* Work required:
In everything in the data from the line containing "絵柄は黄色とグリーン植物柄が爽やかなステンシル。" down to the line containing "1918 e 1928.", change "Sold out" to "Available", leaving every other line as it is and the pictures out.

-- Opening Marker --

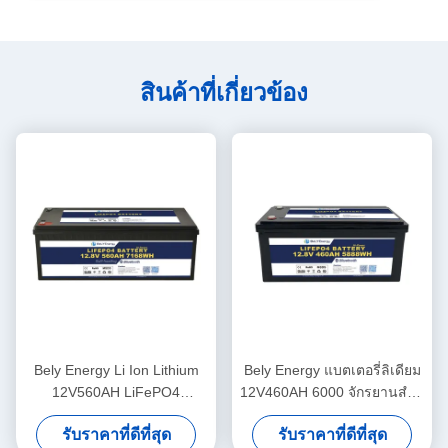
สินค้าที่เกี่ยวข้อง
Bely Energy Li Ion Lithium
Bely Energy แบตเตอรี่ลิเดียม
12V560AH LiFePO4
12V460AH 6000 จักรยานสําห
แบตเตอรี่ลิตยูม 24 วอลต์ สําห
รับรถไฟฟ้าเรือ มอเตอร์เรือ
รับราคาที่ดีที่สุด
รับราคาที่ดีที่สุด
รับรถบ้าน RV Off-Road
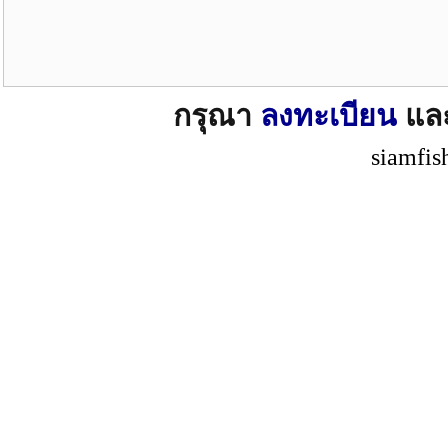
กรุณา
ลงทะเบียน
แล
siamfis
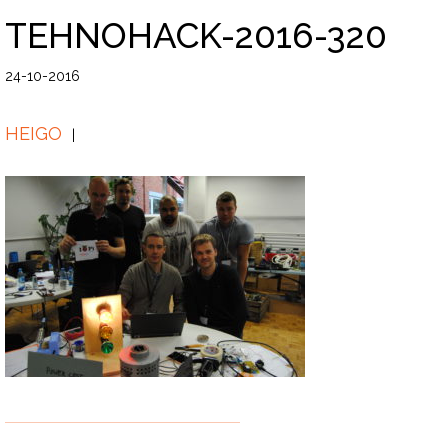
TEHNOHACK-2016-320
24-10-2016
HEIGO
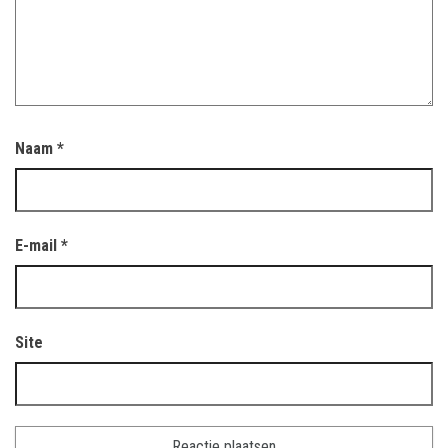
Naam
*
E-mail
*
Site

-- Closing Marker --
-- Opening Marker --

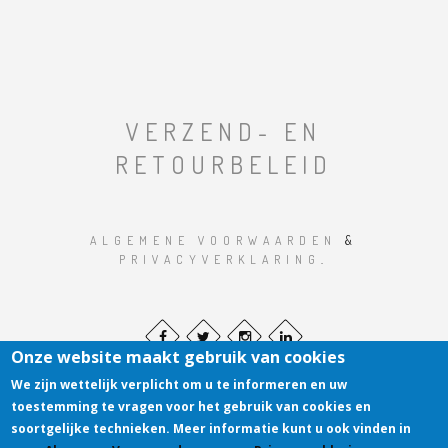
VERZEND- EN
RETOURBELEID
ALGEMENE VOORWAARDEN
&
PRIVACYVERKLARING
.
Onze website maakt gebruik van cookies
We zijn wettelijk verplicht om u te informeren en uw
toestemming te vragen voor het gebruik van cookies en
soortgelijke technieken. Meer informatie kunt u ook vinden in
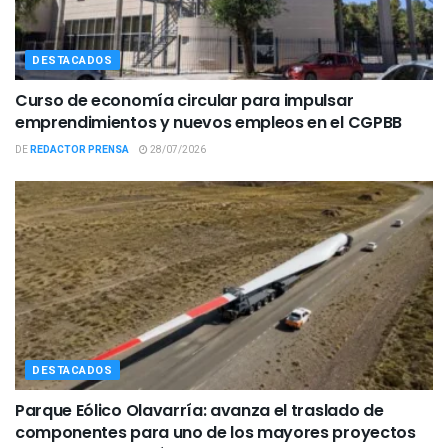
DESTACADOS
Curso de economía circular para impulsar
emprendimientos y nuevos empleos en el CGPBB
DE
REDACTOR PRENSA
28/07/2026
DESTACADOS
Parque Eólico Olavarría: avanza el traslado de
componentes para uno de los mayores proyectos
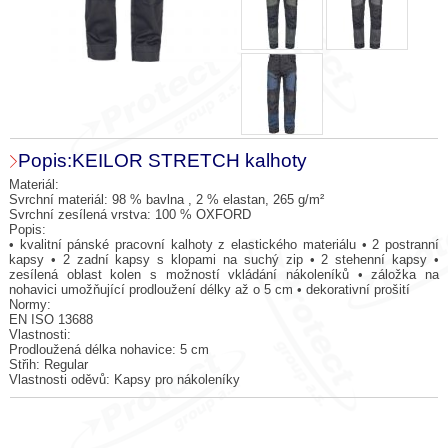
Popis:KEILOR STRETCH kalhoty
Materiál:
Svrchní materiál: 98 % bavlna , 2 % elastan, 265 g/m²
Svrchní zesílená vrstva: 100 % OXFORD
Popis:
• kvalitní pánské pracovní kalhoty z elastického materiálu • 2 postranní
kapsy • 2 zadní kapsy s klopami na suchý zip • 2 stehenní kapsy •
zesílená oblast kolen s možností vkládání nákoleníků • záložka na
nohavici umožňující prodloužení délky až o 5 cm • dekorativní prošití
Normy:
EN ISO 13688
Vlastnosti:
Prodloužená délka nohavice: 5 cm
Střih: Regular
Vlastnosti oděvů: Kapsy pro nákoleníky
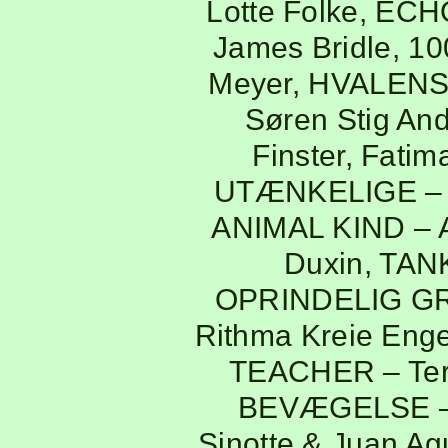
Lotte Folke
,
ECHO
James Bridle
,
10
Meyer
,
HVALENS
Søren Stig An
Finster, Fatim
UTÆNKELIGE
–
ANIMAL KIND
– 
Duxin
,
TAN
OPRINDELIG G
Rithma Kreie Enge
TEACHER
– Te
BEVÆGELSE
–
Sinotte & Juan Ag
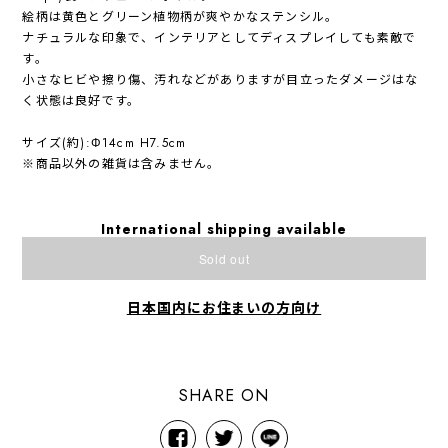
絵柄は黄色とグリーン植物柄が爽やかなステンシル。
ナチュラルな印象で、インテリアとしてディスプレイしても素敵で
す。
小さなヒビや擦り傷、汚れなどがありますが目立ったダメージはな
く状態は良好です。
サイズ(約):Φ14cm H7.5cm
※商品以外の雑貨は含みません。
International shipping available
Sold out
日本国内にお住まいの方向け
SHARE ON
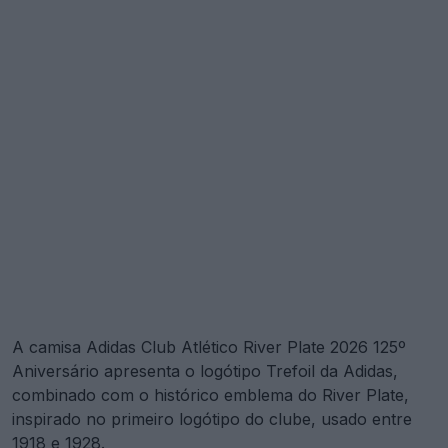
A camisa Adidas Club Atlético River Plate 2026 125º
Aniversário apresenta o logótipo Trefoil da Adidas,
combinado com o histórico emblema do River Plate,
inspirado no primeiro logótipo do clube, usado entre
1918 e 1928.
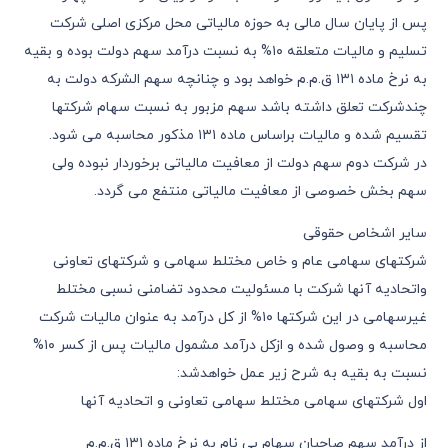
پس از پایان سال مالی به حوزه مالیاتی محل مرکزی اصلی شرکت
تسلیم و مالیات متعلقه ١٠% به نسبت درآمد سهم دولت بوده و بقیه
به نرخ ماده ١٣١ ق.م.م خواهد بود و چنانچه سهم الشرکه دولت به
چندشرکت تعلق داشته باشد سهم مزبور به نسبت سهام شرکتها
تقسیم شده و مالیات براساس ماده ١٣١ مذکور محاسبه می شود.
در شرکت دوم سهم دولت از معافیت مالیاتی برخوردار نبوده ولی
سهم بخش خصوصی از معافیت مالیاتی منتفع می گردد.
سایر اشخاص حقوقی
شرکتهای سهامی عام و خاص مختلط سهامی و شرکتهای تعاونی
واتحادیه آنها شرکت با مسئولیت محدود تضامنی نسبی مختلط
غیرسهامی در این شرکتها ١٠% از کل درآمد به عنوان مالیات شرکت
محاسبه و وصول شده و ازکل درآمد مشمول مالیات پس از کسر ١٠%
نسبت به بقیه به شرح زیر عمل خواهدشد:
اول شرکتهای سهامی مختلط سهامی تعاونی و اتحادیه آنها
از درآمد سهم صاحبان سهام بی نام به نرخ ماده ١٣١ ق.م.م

-- Closing Marker --
-- Opening Marker --

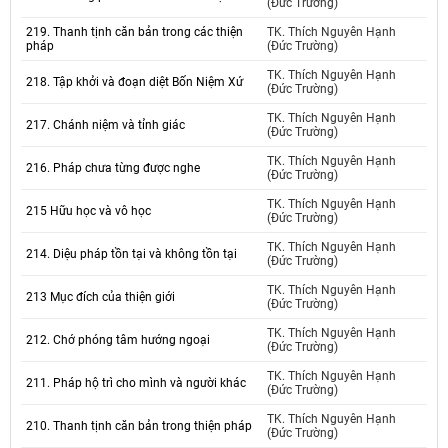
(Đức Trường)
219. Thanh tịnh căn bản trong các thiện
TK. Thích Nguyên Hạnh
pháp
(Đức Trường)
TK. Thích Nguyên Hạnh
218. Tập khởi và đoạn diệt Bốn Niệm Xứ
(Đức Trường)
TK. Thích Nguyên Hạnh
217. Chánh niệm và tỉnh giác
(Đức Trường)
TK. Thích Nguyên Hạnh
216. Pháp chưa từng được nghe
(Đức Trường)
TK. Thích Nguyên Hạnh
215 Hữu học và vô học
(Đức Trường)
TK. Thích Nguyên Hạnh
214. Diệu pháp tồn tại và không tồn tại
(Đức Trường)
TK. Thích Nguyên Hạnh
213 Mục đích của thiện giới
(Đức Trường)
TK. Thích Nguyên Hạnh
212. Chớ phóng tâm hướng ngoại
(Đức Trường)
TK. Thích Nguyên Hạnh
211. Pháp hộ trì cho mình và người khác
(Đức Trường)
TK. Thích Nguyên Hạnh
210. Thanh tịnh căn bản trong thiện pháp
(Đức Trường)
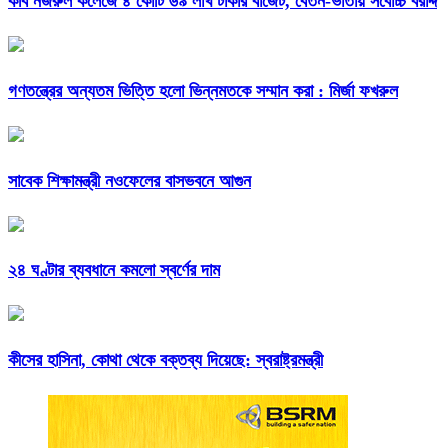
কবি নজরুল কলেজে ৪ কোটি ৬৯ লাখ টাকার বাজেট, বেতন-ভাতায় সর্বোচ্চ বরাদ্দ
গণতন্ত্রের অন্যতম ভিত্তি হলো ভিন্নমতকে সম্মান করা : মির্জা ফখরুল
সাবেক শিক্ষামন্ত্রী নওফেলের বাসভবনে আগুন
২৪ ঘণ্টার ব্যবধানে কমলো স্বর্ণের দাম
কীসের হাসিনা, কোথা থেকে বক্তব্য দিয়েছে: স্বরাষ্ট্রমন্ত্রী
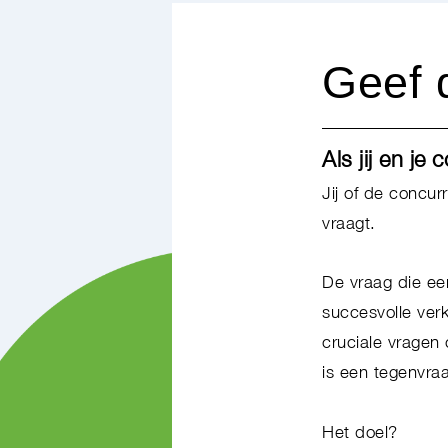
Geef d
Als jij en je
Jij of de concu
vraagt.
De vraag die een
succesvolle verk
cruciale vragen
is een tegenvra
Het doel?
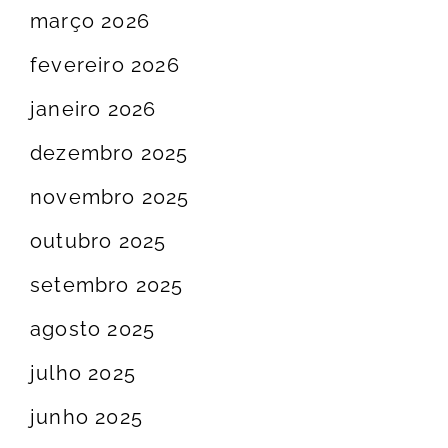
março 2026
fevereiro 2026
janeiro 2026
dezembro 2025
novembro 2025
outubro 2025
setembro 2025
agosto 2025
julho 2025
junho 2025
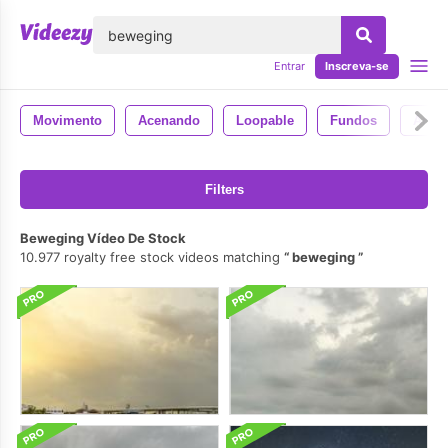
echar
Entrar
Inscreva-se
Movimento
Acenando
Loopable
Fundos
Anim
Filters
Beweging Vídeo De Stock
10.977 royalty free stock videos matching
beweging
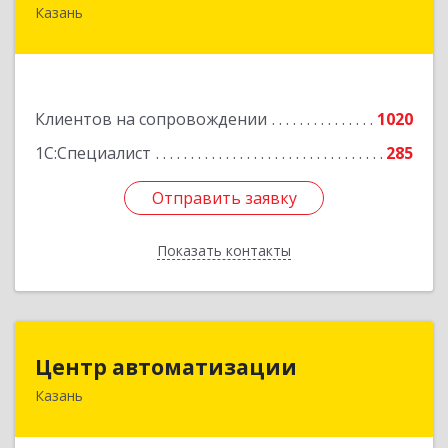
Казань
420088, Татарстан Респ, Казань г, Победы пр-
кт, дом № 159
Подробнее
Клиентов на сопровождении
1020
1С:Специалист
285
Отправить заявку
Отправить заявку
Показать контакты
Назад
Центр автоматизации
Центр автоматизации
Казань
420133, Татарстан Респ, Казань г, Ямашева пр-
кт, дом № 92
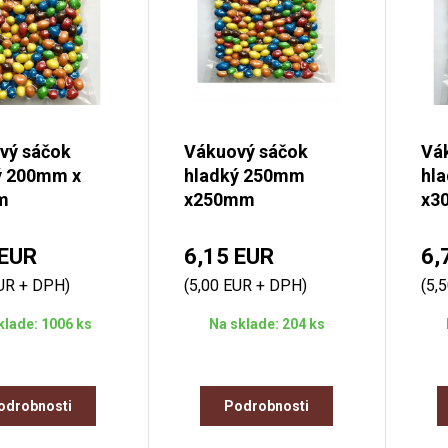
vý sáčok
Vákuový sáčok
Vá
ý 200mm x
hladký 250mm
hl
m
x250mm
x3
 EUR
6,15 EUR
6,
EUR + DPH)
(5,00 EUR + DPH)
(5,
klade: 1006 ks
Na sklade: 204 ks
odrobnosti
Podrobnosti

-- Closing Marker --

* Problem solution:
絵柄は黄色とグリーン植物柄が爽やかなステンシル。
ナチュラルな印象で、インテリアとしてディスプレイしても素敵で
す。
小さなヒビや擦り傷、汚れなどがありますが目立ったダメージはな
く状態は良好です。
サイズ(約):Φ14cm H7.5cm
※商品以外の雑貨は含みません。
International shipping available
Available
日本国内にお住まいの方向け
SHARE ON
A camisa Adidas Club Atlético River Plate 2026 125º
Aniversário apresenta o logótipo Trefoil da Adidas,
combinado com o histórico emblema do River Plate,
inspirado no primeiro logótipo do clube, usado entre
1918 e 1928.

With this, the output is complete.